İşte bu nedenledir ki bu bilgilerin derlenmesi, sınıflandırılması ve yorumlanması gerek kamu yönetimi, gerek ilgili tüm çevreler için büyük önem taşımaktadır.
Ancak, bu bilgilerin her ne gerekçe ile olursa olsun ilmi yöntemlerden ayrılarak derlenmesi, sınıflandırılması ve yorumlanması hiçbir şekilde kabul edilemez. Bu şekilde derlenen bilgiler geleceğe ışık tutamaz, doğru kararlara dayanak olamaz.
Bu itibarla İstatistik kurumları hiçbir baskı altında olmayacak şekilde bağımsız bir yapıda çalışmalıdırlar.
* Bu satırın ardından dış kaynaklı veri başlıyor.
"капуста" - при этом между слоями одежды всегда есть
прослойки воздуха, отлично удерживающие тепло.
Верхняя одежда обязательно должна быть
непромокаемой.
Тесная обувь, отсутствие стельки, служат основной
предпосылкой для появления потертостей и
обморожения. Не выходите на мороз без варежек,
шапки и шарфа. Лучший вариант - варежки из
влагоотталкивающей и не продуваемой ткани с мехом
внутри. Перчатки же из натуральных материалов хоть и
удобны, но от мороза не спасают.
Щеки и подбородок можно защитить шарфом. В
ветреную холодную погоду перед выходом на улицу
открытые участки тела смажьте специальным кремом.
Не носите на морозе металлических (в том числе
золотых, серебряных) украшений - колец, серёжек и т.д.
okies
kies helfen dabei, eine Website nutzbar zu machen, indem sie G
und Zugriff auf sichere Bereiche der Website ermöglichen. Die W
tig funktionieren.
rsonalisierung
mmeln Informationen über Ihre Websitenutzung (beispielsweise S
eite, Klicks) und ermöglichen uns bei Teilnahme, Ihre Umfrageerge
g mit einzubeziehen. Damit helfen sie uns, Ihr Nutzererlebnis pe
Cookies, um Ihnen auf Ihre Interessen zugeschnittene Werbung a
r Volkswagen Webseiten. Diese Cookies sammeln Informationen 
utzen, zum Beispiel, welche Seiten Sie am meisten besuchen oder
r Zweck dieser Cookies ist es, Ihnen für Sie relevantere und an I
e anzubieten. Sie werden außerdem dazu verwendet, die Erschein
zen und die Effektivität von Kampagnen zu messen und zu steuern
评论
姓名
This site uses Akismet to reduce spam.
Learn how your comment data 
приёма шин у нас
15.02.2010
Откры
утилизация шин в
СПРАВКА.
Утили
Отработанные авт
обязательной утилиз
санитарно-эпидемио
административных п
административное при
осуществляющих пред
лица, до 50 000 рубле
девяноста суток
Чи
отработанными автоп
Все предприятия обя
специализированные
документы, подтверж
Benim görevde olduğum yıllarda Devlet İstatistik Enstitüsü Başbakanlığa bağlı olarak çalışırdı. Kimsenin bu kurumun görevine müdahale etmek aklının köşesinden geçmezdi. Bazıları arkadaşım da olan bu kurumun başkanları görevlerini titizlik ve özenle yaparlardı. Dolayısıyla tüm ilgili çevrelerin kurumun açıkladığı bilgilere güveni tam olurdu. Bu bilgilerin doğruluğu yanlışlığı değil. Ortaya çıkan sonuçlar konuşulur, tartışılırdı.
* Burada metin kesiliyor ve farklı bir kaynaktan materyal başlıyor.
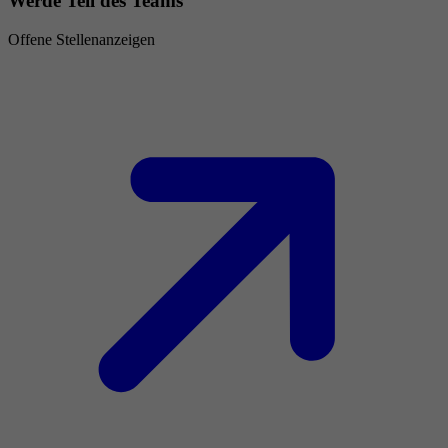
Werde Teil des Teams
Offene Stellenanzeigen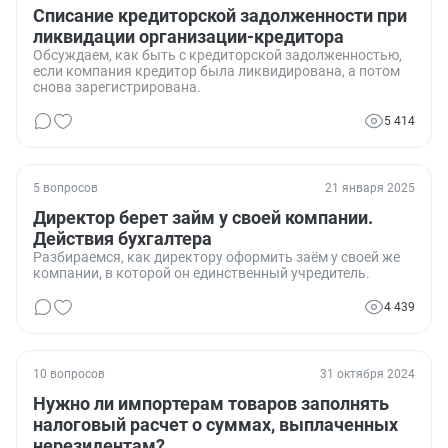
Списание кредиторской задолженности при
ликвидации организации-кредитора
Обсуждаем, как быть с кредиторской задолженностью,
если компания кредитор была ликвидирована, а потом
снова зарегистрирована.
5 414
5 вопросов
21 января 2025
Директор берет займ у своей компании.
Действия бухгалтера
Разбираемся, как директору оформить заём у своей же
компании, в которой он единственный учредитель.
4 439
10 вопросов
31 октября 2024
Нужно ли импортерам товаров заполнять
налоговый расчет о суммах, выплаченных
нерезидентам?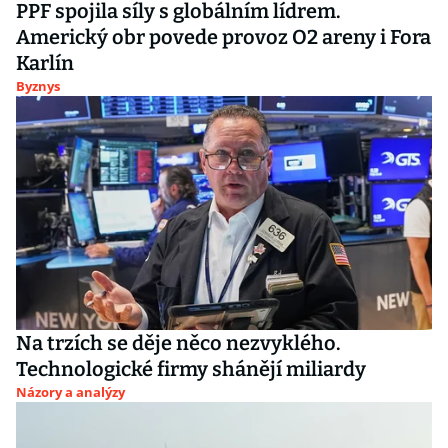
PPF spojila síly s globálním lídrem.
Americký obr povede provoz O2 areny i Fora
Karlín
Byznys
Na trzích se děje něco nezvyklého.
Technologické firmy shánějí miliardy
Názory a analýzy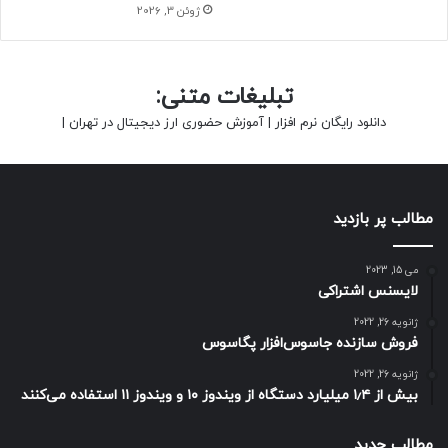
ژوئن 3, 2026
تبلیغات متنی:
دانلود رایگان نرم افزار
|
آموزش حضوری ارز دیجیتال در تهران
|
مطالب پر بازدید
می 15, 2023
لایسنس اشتراکی
ژانویه 26, 2022
فروش سازنده جاسوس‌افزار پگاسوس
ژانویه 26, 2022
بیش از ۱٫۴ میلیارد دستگاه از ویندوز ۱۰ و ویندوز ۱۱ استفاده می‌کنند
مطالب جدید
Günümüzde bu kurumun Maliye ve Hazine Bakanlığına bağlı olmasını da anlamakta güçlük çekiyorum. Bu kurum, Maliye ve Hazine Bakanlığına olduğu kadar diğer bakanlık ve kuruluşlar için de bilgi üretiyor. Bu itibarla eski konumu görevinin özelliği açısından çok daha uygundu.
Kurumun açıkladığı verilerin iktidar hariç, diğer tüm ilgili kesimler tarafından kabul edilmeyip, hatta alaya alınması, yaşanan gerçeklerle bağdaşmaması bu güzide kurumun saygınlığına gölge düşürmektedir.
Günümüzde eleştirilen bir diğer nokta ise istatistiklerde uygulanan metot değişiklikleridir. Ben sıkça kullandığım dış ticaret istatistiklerinde de bu duruma tanık oluyorum. Bu değişiklikler, istatistiklerin geçmiş dönemlerle kıyaslanması olanağını vermemekte dolayısıyla süreç bütünlüğünü ortadan kaldırmaktadır. Böyle bir değişiklikte zorunluluk bulunsa bile geçmişle kıyaslamaya imkân vermek için eski metotla yapılan sınıflandırmaların da sürdürülmesi gerekir.
İtibar zor kazanılır kolay kaybedilir. Bu kurumlar için de böyledir.
Onları bilimin ve objektif aklın dışına çıkmaya zorlamamalıyız.